J’aimerais qu’on se souvienne des séries 2019 davantage pour l’exceptionnelle qualité de jeu que des controverses. Il y en a déjà eu assez comme ça.

Donnons aussi crédit aux Bruins pour avoir survécu à l’élimination de brillante façon, dimanche à St. Louis. Le leadership des Bruins est l’une de leurs forces et Patrice Bergeron a su dire les bons mots avant le match de dimanche. Leur gardien, Tuukka Rask, a été fantastique. Gagne ou perd, il mérite le trophée Conn Smythe.

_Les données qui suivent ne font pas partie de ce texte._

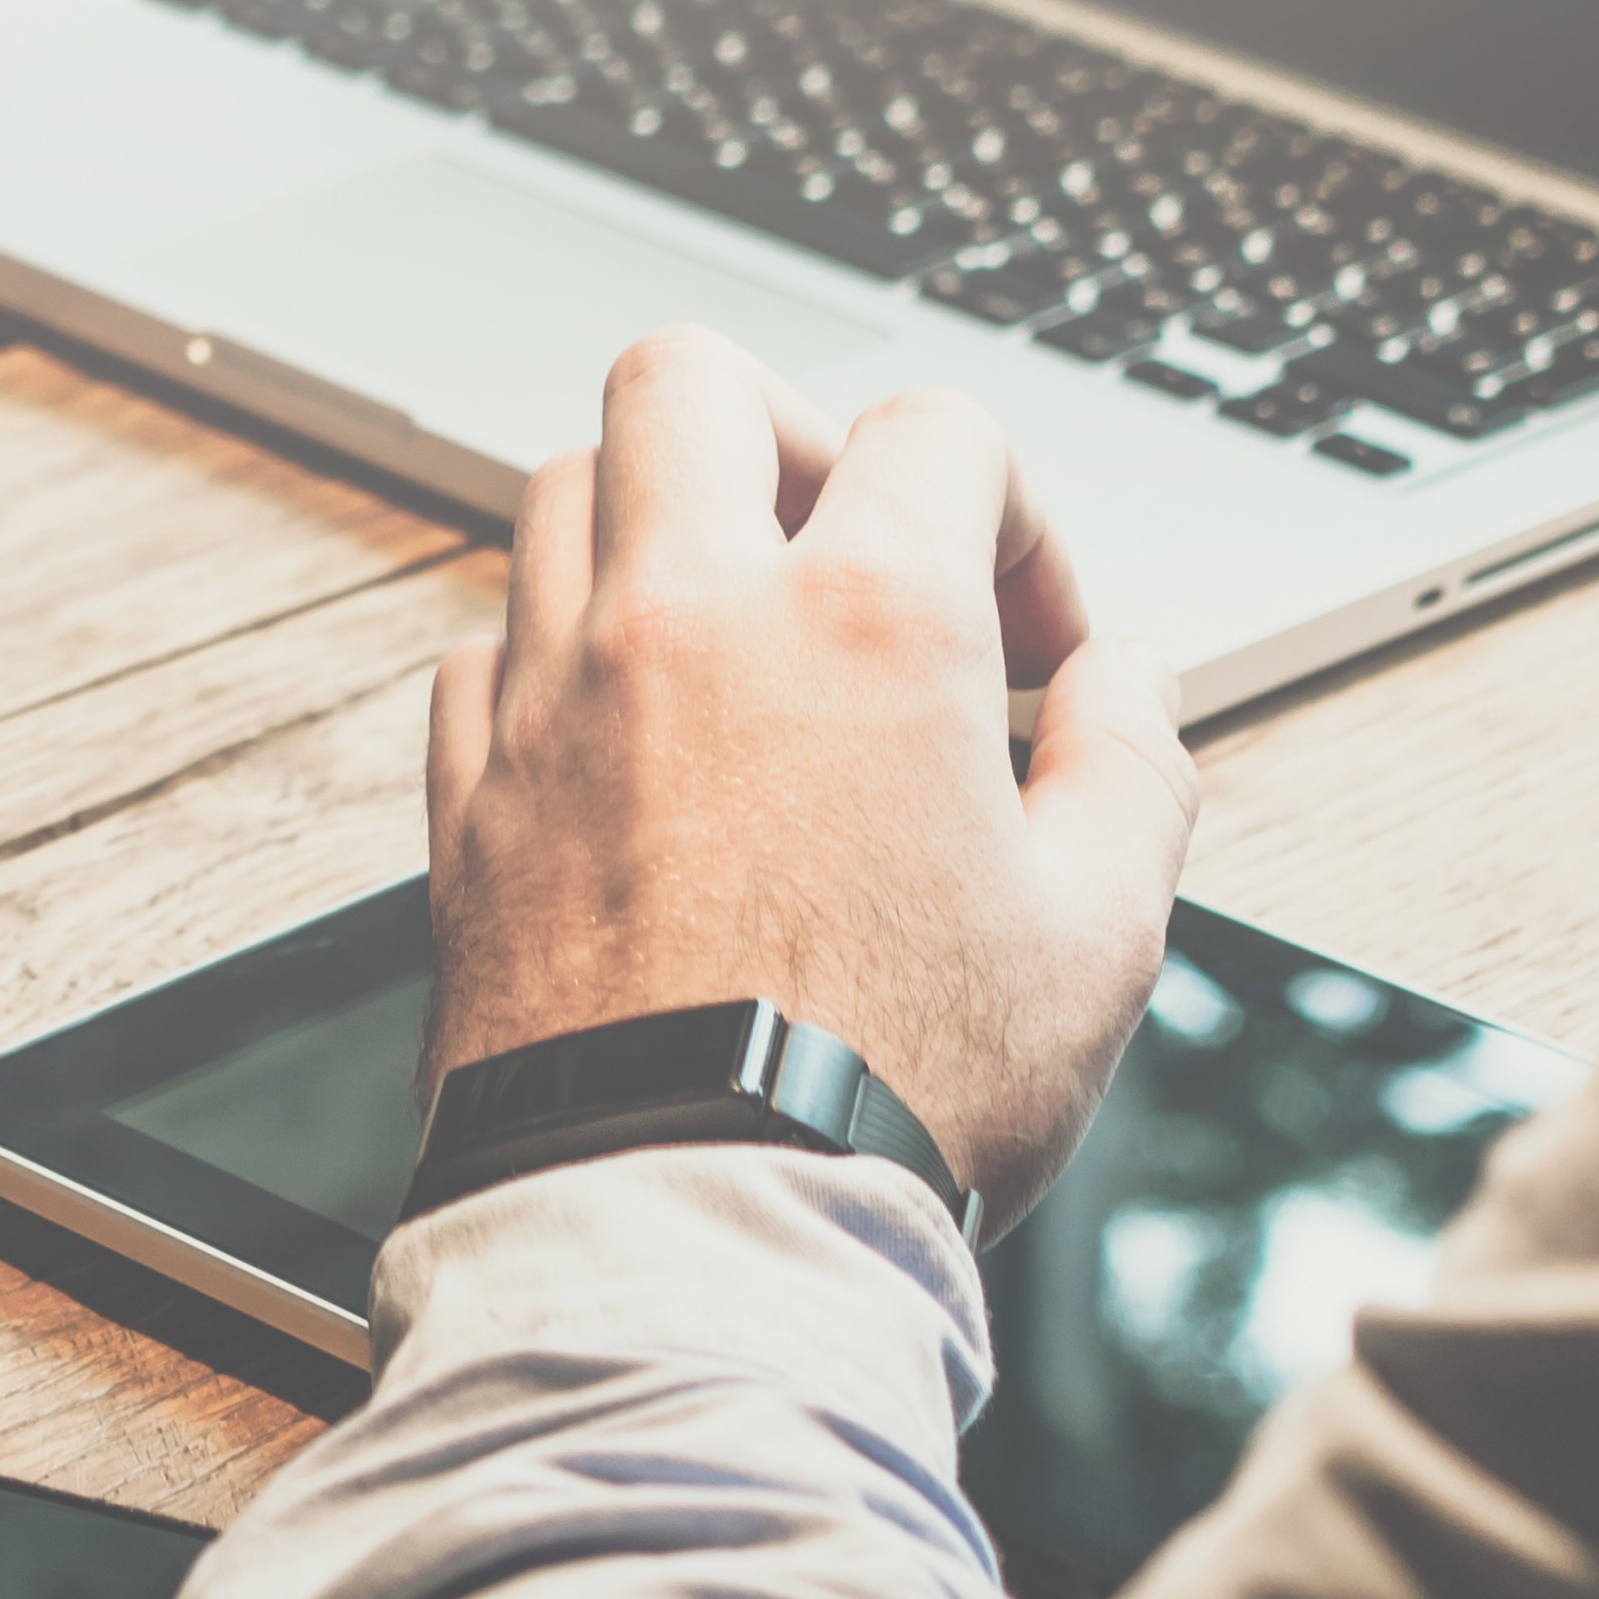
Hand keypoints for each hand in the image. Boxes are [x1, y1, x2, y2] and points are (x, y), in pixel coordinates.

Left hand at [425, 330, 1197, 1218]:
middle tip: (847, 549)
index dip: (1017, 518)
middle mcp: (684, 621)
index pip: (939, 429)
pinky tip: (629, 750)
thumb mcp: (1104, 926)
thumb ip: (1134, 762)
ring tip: (744, 647)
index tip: (1036, 647)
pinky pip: (483, 653)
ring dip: (661, 531)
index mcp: (861, 621)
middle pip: (687, 378)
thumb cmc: (897, 1092)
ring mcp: (551, 699)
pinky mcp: (464, 794)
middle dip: (786, 428)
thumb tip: (1125, 679)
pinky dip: (554, 665)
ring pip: (564, 492)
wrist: (691, 1221)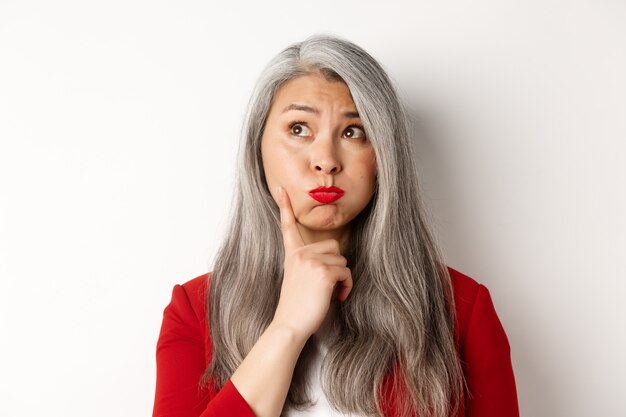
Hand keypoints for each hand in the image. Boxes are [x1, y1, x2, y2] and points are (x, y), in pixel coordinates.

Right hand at [271, 186, 352, 341]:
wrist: (290, 324)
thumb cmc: (297, 307)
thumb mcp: (298, 279)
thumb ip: (309, 264)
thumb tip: (333, 262)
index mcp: (292, 255)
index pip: (288, 227)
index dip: (285, 207)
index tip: (281, 189)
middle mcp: (300, 254)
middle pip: (334, 246)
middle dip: (336, 266)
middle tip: (327, 285)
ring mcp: (311, 261)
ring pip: (343, 261)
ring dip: (342, 279)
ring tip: (330, 294)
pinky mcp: (324, 272)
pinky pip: (346, 273)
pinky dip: (346, 287)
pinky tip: (337, 298)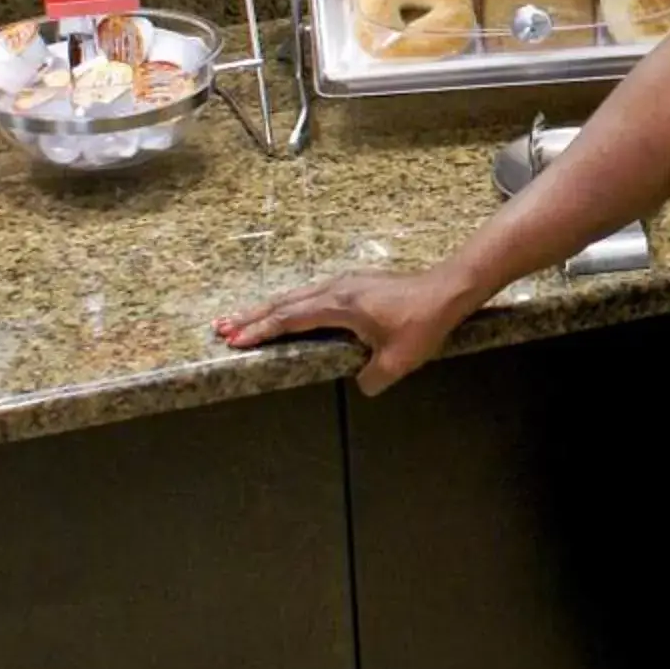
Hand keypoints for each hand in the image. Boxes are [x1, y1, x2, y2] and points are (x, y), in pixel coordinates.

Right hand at [214, 263, 477, 393]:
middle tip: (221, 327)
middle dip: (251, 317)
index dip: (261, 331)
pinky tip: (286, 312)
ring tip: (241, 319)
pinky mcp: (355, 285)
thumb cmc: (422, 323)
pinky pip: (311, 294)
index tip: (235, 340)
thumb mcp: (396, 361)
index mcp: (340, 305)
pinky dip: (289, 305)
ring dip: (268, 309)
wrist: (448, 290)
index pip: (290, 319)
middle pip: (285, 303)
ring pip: (296, 296)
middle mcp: (336, 289)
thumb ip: (371, 378)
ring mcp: (345, 284)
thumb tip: (359, 385)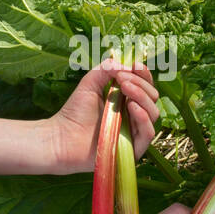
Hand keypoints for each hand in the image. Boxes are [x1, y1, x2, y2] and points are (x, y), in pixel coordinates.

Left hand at [48, 59, 158, 173]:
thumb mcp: (90, 83)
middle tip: (122, 80)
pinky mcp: (133, 149)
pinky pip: (148, 133)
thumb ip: (106, 70)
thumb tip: (125, 64)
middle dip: (140, 84)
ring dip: (141, 97)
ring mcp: (134, 133)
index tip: (135, 65)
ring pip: (153, 113)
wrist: (61, 137)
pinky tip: (132, 107)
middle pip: (152, 97)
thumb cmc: (75, 112)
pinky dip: (143, 118)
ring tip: (125, 89)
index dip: (143, 75)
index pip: (145, 86)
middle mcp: (134, 116)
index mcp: (127, 101)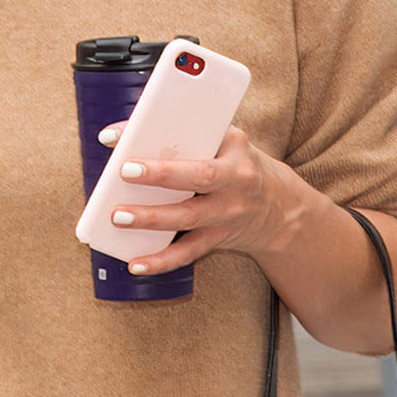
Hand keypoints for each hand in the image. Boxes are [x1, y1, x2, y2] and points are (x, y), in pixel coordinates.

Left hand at [102, 121, 307, 272]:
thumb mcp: (224, 142)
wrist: (278, 207)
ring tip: (119, 217)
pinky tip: (136, 264)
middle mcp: (234, 180)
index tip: (122, 134)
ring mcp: (227, 213)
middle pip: (198, 176)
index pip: (198, 135)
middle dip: (160, 174)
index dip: (161, 133)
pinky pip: (188, 253)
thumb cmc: (236, 166)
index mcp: (234, 148)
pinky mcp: (218, 239)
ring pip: (188, 218)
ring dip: (152, 218)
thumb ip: (187, 136)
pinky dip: (161, 261)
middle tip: (123, 171)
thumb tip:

- Propos recueillis par Gilles Moffet

Entrefilets

Zdeno Chara

Le capitaine des Bruins, Zdeno Chara, ne peut parler avec sa mâchoire fracturée, mais sa seule présence est une inspiration pour ses coéquipiers. J’ai dit récemment que l’on doit laisser de côté les joueurs blessés, mais lorsque tu fais face à l’élimination et que tu arrives dans un match numéro sept en grande finale, c’est peut-être préférable d’avoir son capitaine dans l’alignement, même s’il n’est pas à 100 %. Il n’y a aucun doute que Chara exerce un effet apaisant et rassurant pour ses coéquipiers et dans un match numéro sept, l’équipe qui gagne est souvent celle qui gère le mieux ses émotions.

La gaffe du journal

Le quotidien de St. Louis, le Post Dispatch, a fait une gaffe monumentale en publiant hâtivement une lettre de deux pages du propriétaire des Blues qui remerciait les partisans pour cette première conquête de la Coupe Stanley. Honnêtement, je ne crois pas que cela ait motivé les joueurs des Bruins. Quand tu perds 3-2 dans la grande finale, c’est amplement suffisant pour être motivé. Par contre, ce fut peut-être une distraction inutile pour certains joueurs des Blues.

Duel Binnington-Rask

Le gardien des Bruins, Tuukka Rask, a été plus constant que celui des Blues, Jordan Binnington, mais tout ce qui compte maintenant, c’est qui sera le meilleur dans le 7e match, demain soir. On sait tous que Binnington est capable de se relever après une défaite. Il est à l’image de Matt Murray, qui a mené les Penguins à la Coupe Stanley en 2016 et 2017. Je m’attends à un excellent duel de gardiens ce soir et Binnington a un petit côté arrogant que j’aime bien. Quant à Rask, il est rendu à 32 ans et il n’a jamais si bien joué. Il est visiblement en pleine confiance.